▶ _INSTRUCTIONS TO FOLLOW_: Once the line with "For changes or" is found in the material, write out that line and every later line exactly, through the end.

☆ ☆ ☆ ☆

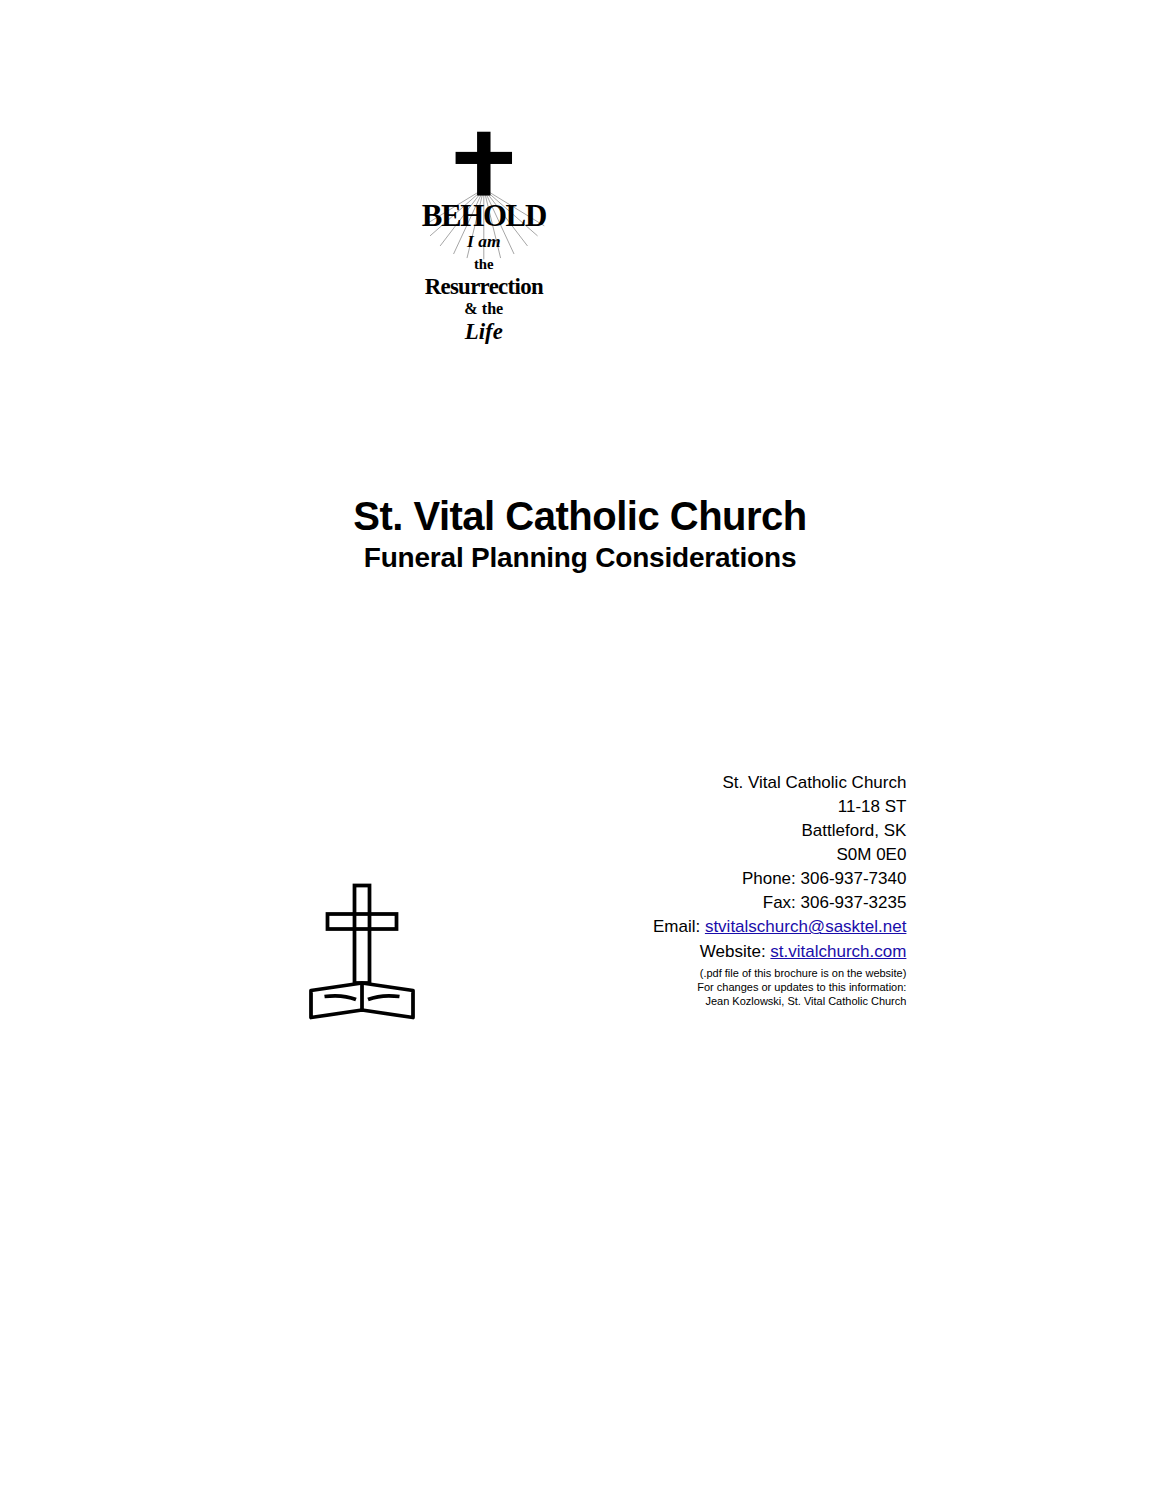Behold I am the Resurrection and the Life emblem BEHOLD I am the Resurrection & the Life
St. Vital Catholic Church
Funeral Planning Considerations
St. Vital Catholic Church
11-18 ST
Battleford, SK
S0M 0E0
Phone: 306-937-7340
Fax: 306-937-3235
Email: stvitalschurch@sasktel.net
Website: st.vitalchurch.com
(.pdf file of this brochure is on the website)
For changes or updates to this information:
Jean Kozlowski, St. Vital Catholic Church
Cross on an open book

☆ ☆ ☆ ☆

▶ _FINISHED TASK_:
For changes or updates to this information:
Jean Kozlowski, St. Vital Catholic Church
Cross on an open book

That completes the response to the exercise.